_Exercise_.
Set down each entry exactly as given; pictures should not appear in the copy.

_Exercise material_.
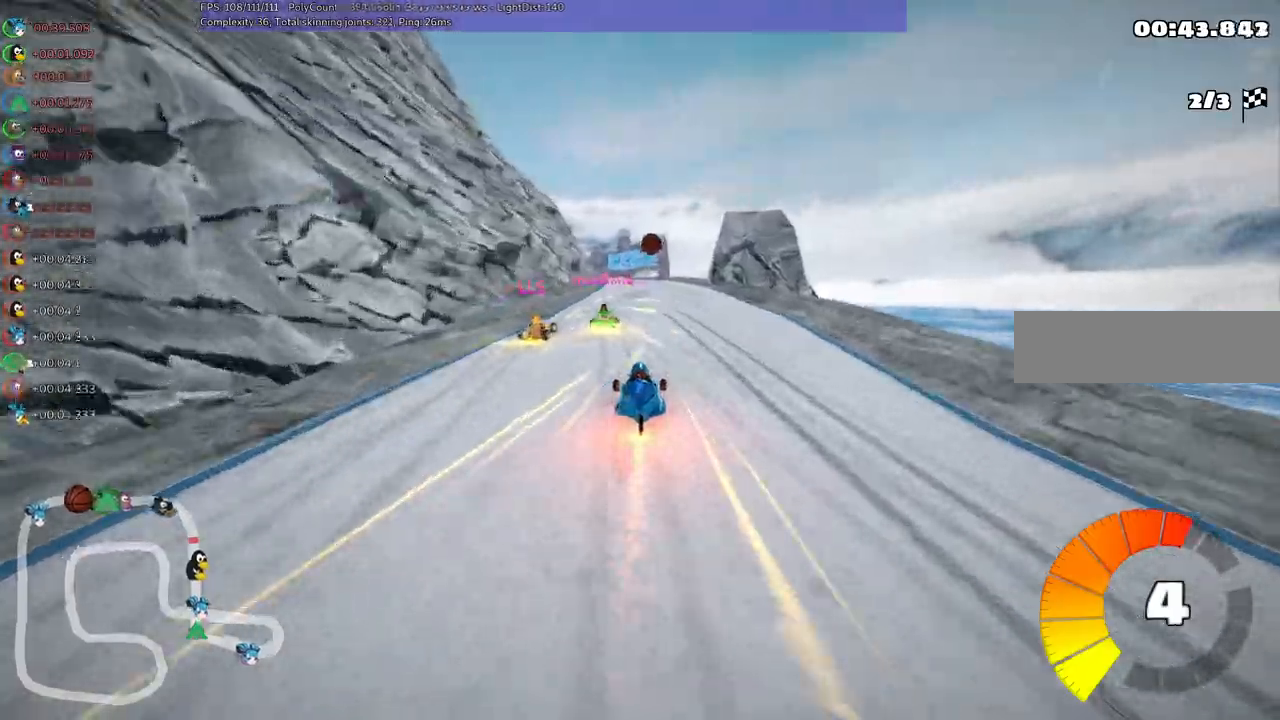
{"keys": ["m", "right", "up"], "events": [[267, "right", "up"], [300, "left", "down"], [300, "m", "down"], [367, "right", "down"], [400, "left", "up"]]}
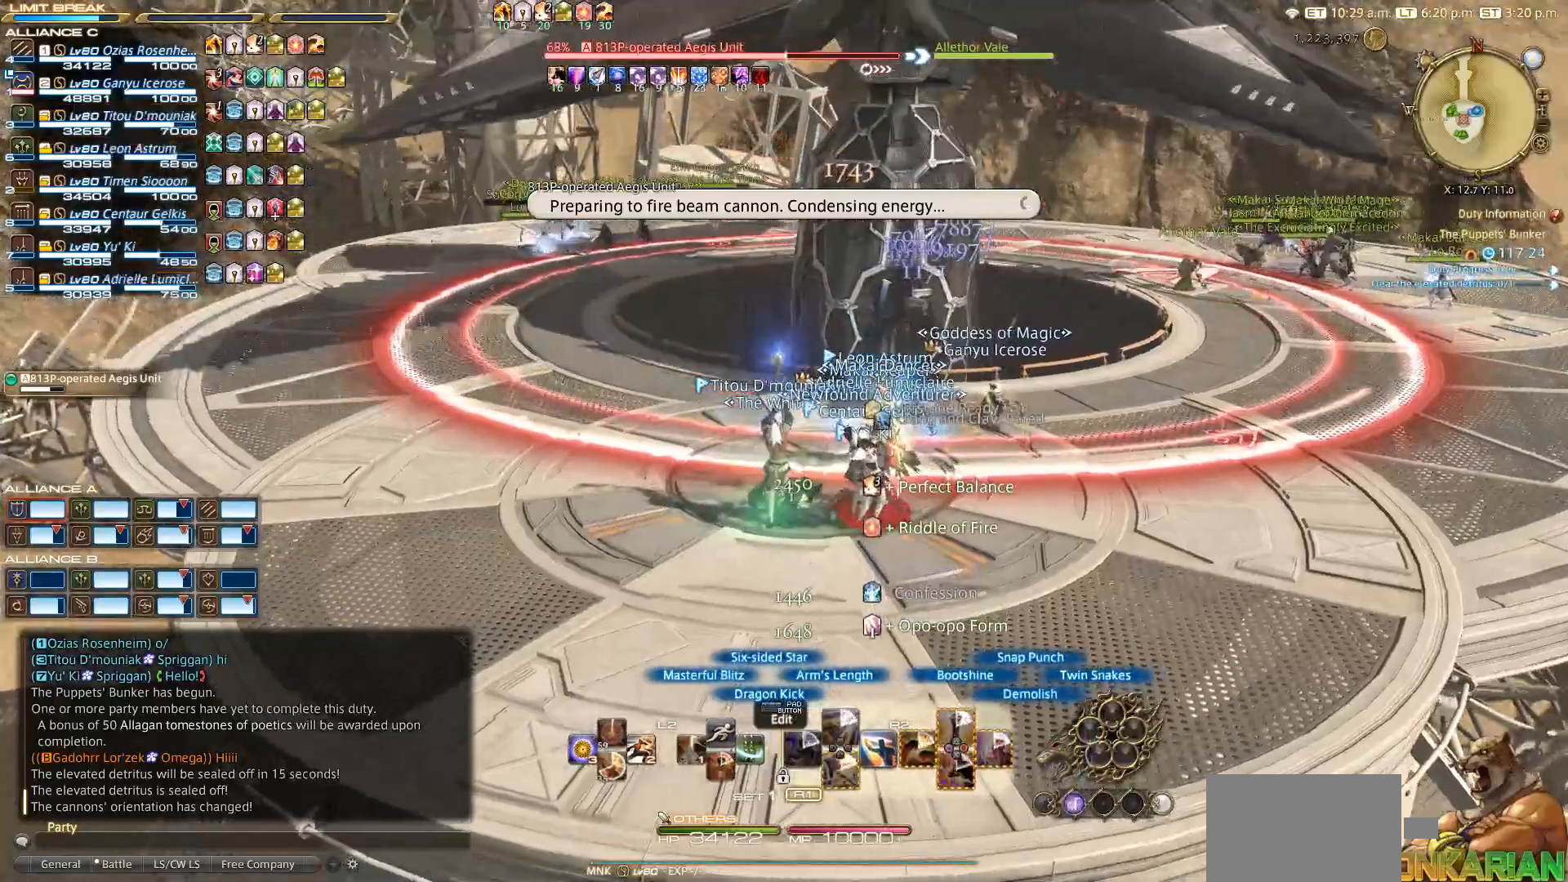
Gameplay with a controller (PlayStation layout); each line is a JSON object with the inputs held at the frame after it (dt_ms = milliseconds from this image to that frame). "events" lists button and stick changes between this image and that frame as [ms after this image, input, new state], when the widget could be followed in between. Not read: L2 R3.
{"dt_ms": 500, "buttons": ["R2"], "left_stick": "up-right", "right_stick": "center", "events": [[150, "left_stick", "left"], [183, "right_stick", "up-right"], [317, "left_stick", "down"], [433, "left_stick", "up-right"], [433, "right_stick", "center"]]}
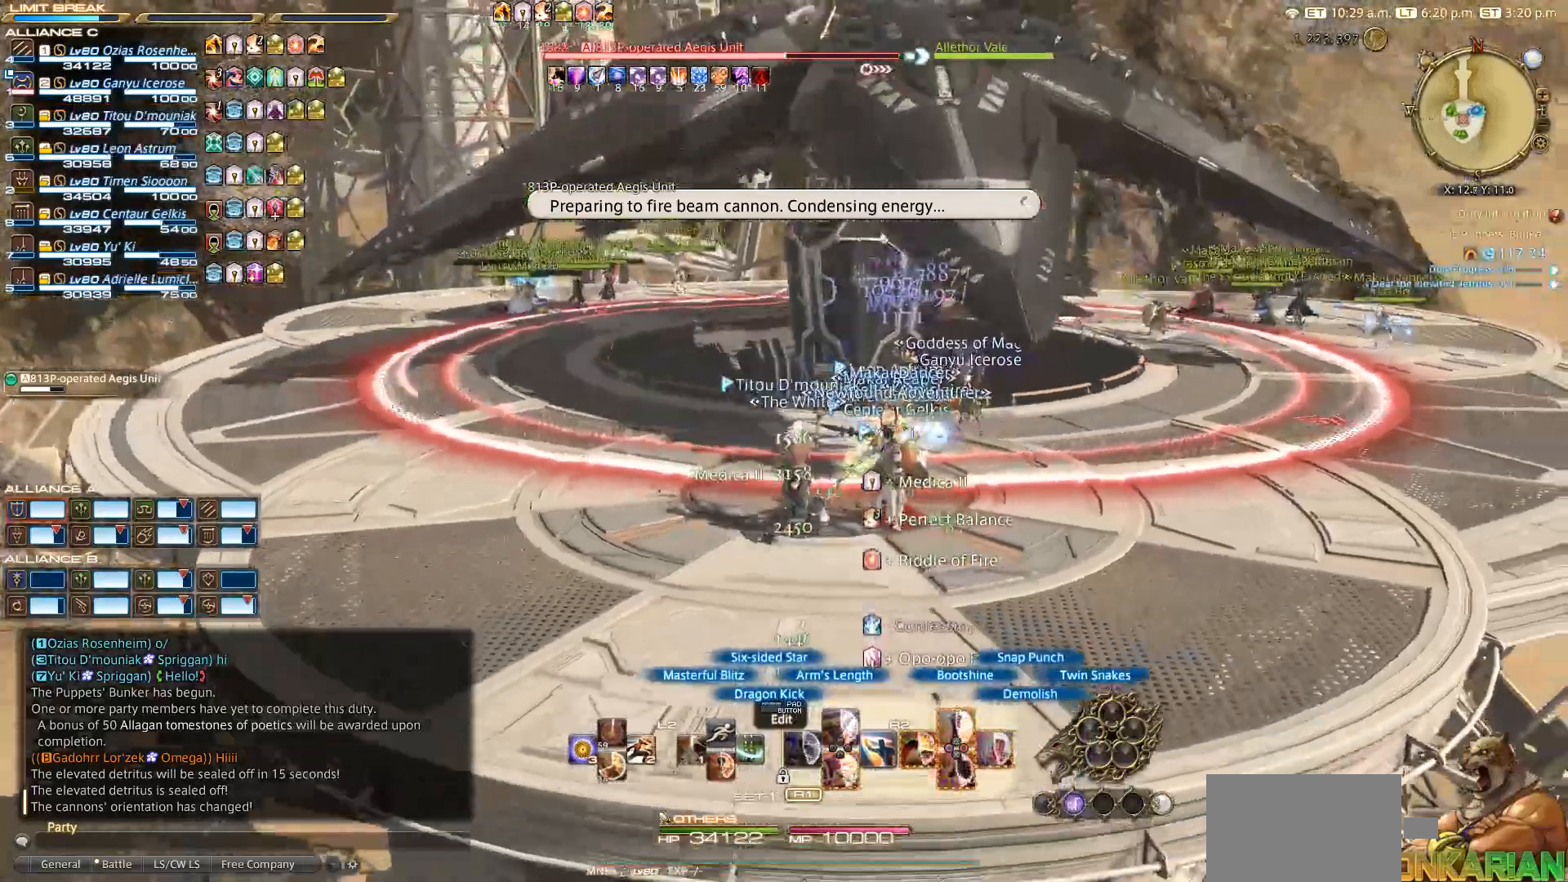
{"dt_ms": 500, "buttons": ["R2"], "left_stick": "center", "right_stick": "center", "events": [[17, "left_stick", "center"], [167, "DPAD_DOWN", "down"], [200, "DPAD_DOWN", "up"], [250, "DPAD_DOWN", "down"], [500, "DPAD_DOWN", "up"]]}
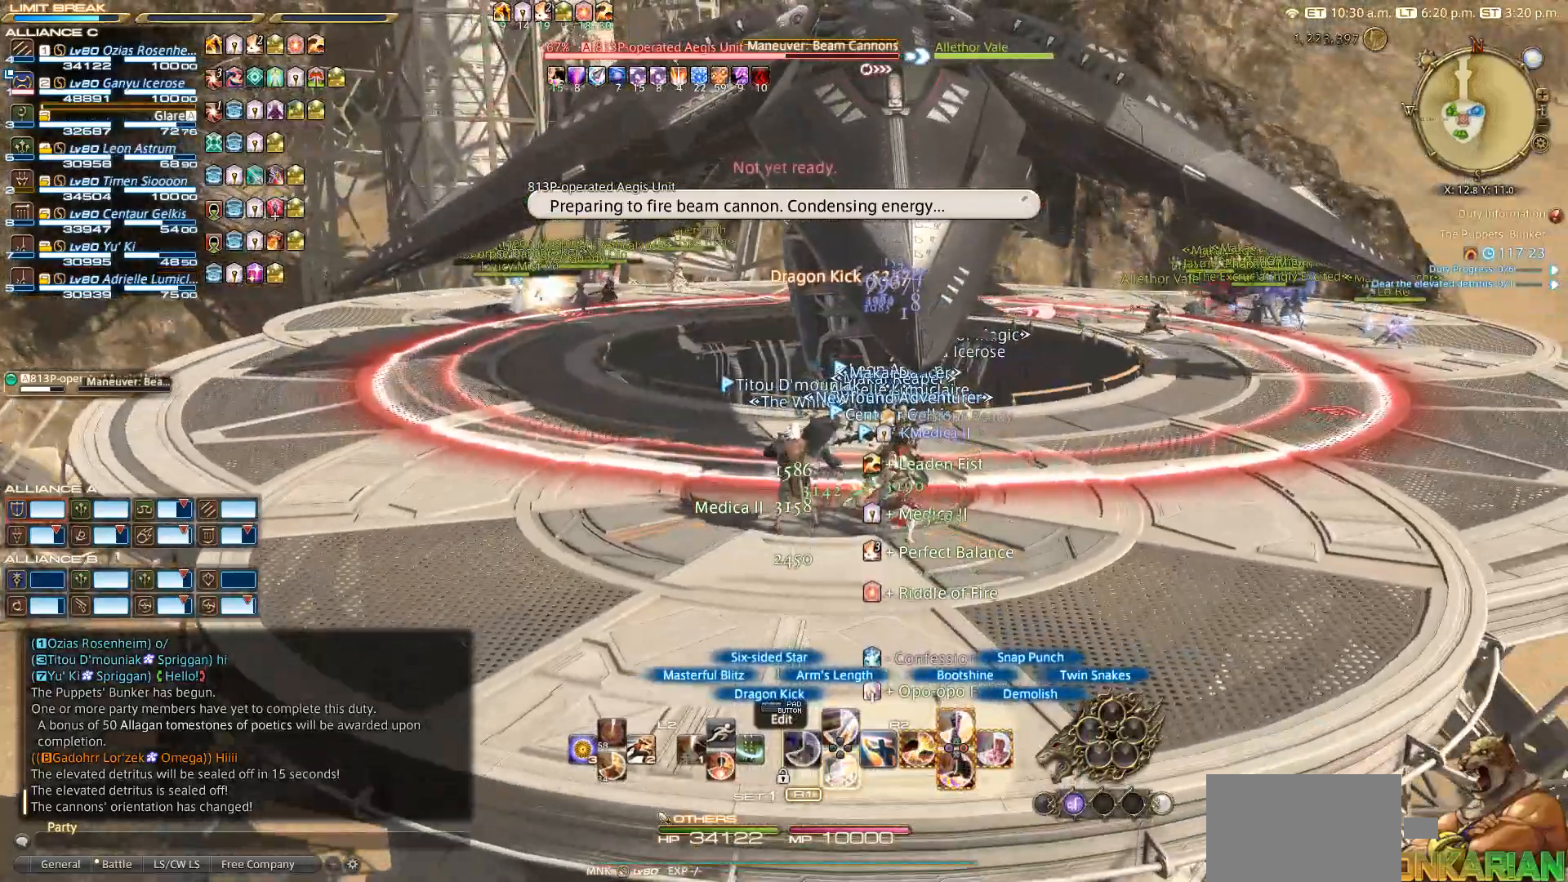
{"dt_ms": 500, "buttons": ["R2", "DPAD_DOWN"], "left_stick": "center", "right_stick": "center", "events": [[50, "DPAD_DOWN", "down"], [117, "DPAD_DOWN", "up"], [183, "DPAD_DOWN", "down"], [250, "DPAD_DOWN", "up"], [317, "DPAD_DOWN", "down"], [350, "DPAD_DOWN", "up"], [433, "DPAD_DOWN", "down"]]}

_Answer space_.
{"keys": ["m", "right", "up"], "events": [[267, "right", "up"], [300, "left", "down"], [300, "m", "down"], [367, "right", "down"], [400, "left", "up"]]}
Gameplay with a controller (PlayStation layout); each line is a JSON object with the inputs held at the frame after it (dt_ms = milliseconds from this image to that frame). "events" lists button and stick changes between this image and that frame as [ms after this image, input, new state], when the widget could be followed in between. Not read: L2 R3.
{"dt_ms": 500, "buttons": ["R2"], "left_stick": "up-right", "right_stick": "center", "events": [[150, "left_stick", "left"], [183, "right_stick", "up-right"], [317, "left_stick", "down"], [433, "left_stick", "up-right"], [433, "right_stick", "center"]]}
{"dt_ms": 500, "buttons": ["R2"], "left_stick": "center", "right_stick": "center", "events": [[17, "left_stick", "center"], [167, "DPAD_DOWN", "down"], [200, "DPAD_DOWN", "up"], [250, "DPAD_DOWN", "down"], [500, "DPAD_DOWN", "up"]]}
{"dt_ms": 500, "buttons": ["R2", "DPAD_DOWN"], "left_stick": "center", "right_stick": "center", "events": [[50, "DPAD_DOWN", "down"], [117, "DPAD_DOWN", "up"], [183, "DPAD_DOWN", "down"], [250, "DPAD_DOWN", "up"], [317, "DPAD_DOWN", "down"], [350, "DPAD_DOWN", "up"], [433, "DPAD_DOWN", "down"]]}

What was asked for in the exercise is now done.